ACTIVITY LIST:
a - Name every organization and online marketplace mentioned in the article about counterfeit KN95 masks.
b - Continue the article about counterfeit KN95 masks from its last sentence.
Segment Start: SELECTED EXCERPT
AG Tong informs public on how to spot counterfeit KN95 masks

The rise in Omicron cases has led to a new push for everyone to upgrade masks to either N95 or KN95 models. But state officials are warning consumers to keep a sharp eye out for counterfeit masks that may do more harm than good.
A quick eBay or Amazon search for KN95 masks will show thousands of options with all different price ranges.
Attorney General William Tong says some fluctuation of price is normal due to low supply, but if it's unreasonable that could be price gouging.
Tong says since the pandemic started, they've gotten hundreds of complaints about price gouging. He said there are a lot of scams around masks and COVID test kits.
Tong says consumers should be careful if they are buying something on the internet that was previously bought and being resold.
The Center for Disease Control and Prevention says 60% of KN95 masks sold in the U.S. are fake.
There are ways to be careful. CDC alerts consumers that if you see no marking on the filtering face pieces or if NIOSH, which stands for the National Institute for Occupational Safety and Health, is spelled incorrectly, it could be a fake KN95 mask.
The NIOSH is in charge of setting the standards and approving companies to manufacture N95 masks. The CDC says a NIOSH-approved N95 mask will always have headbands, not ear loops.
Segment End: SELECTED EXCERPT
Segment Start: DATA EXTRACT
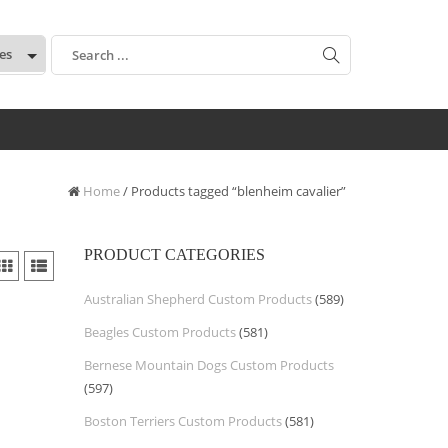
:
Home
/ Products tagged “blenheim cavalier”
PRODUCT CATEGORIES
Australian Shepherd Custom Products
(589)
Beagles Custom Products
(581)
Bernese Mountain Dogs Custom Products
(597)
Boston Terriers Custom Products
(581)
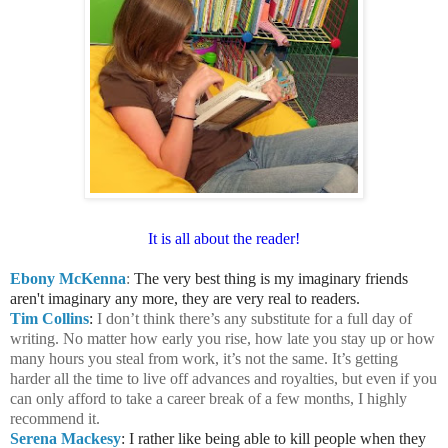
It is all about the reader!
Ebony McKenna
:
The very best thing is my imaginary friends
aren't imaginary any more, they are very real to readers.
Tim Collins
:
I don’t think there’s any substitute for a full day of
writing. No matter how early you rise, how late you stay up or how
many hours you steal from work, it’s not the same. It’s getting
harder all the time to live off advances and royalties, but even if you
can only afford to take a career break of a few months, I highly
recommend it.
Serena Mackesy
: I rather like being able to kill people when they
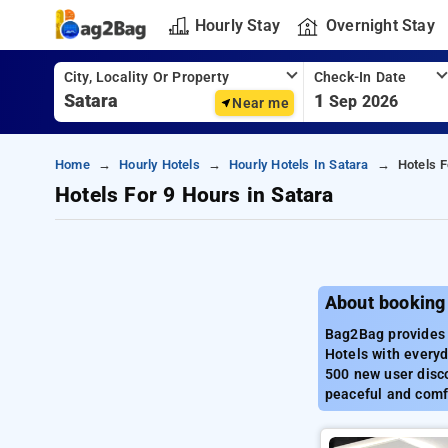
Hourly Stay
Overnight Stay
City, Locality Or Property
Check-In Date
1
Sep 2026
Near me
Home
Hourly Hotels
Hourly Hotels In Satara
Hotels F
Hotels For 9 Hours in Satara
About booking 
Bag2Bag provides b
Hotels with everyd
500 new user disco
peaceful and comfo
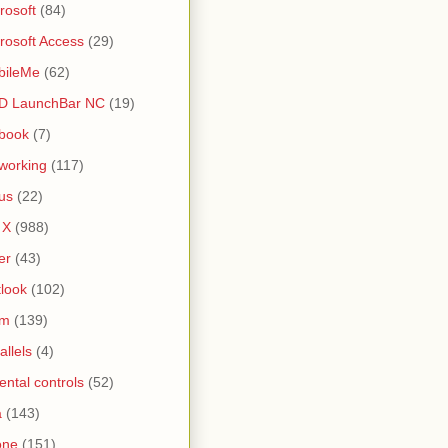
rosoft
(84)
rosoft Access
(29)
bileMe
(62)
D LaunchBar NC
(19)
book
(7)
working
(117)
us
(22)
 X
(988)
er
(43)
look
(102)
lm
(139)
allels
(4)
ental controls
(52)
a
(143)
one
(151)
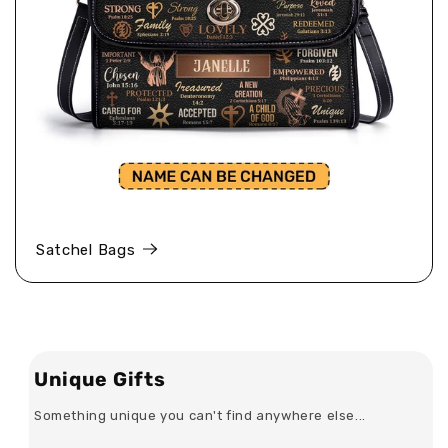
Satchel Bags
Unique Gifts
Something unique you can't find anywhere else...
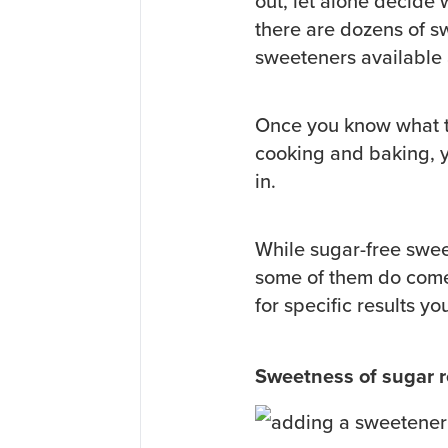
out, let alone decide 
there are dozens of s
sweeteners available
Once you know what th
cooking and baking, y
in.
While sugar-free swee
some of them do come
for specific results y
Sweetness of sugar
Segment End: DATA EXTRACT
EXERCISE RESULTS:
a -
- eBay
- Amazon
- The Center for Disease Control and Prevention (CDC)
- The National Institute for Occupational Safety and Health (NIOSH)

b -
"Don't take risks, with your health I would not buy things out of the back of somebody's car," said Tong. "I would be very careful if I bought on Facebook Marketplace or eBay."
The CDC website shows plenty of counterfeit masks and says that any NIOSH N95 masks marketed for children are also fake.
Officials say to look for similar markings on KN95 masks that will start with the letters GBGB and will have either 2006 or 2019 on them. They also say to make your best judgment call.
The attorney general says if you think you see price gouging or a scam, you should call the Office of the Attorney General or the Department of Consumer Protection.
Project N95 also says that consumers should check the expiration date on the box before purchasing a mask. N95 masks are usually good for five years, whereas KN95 masks are only good for two or three years.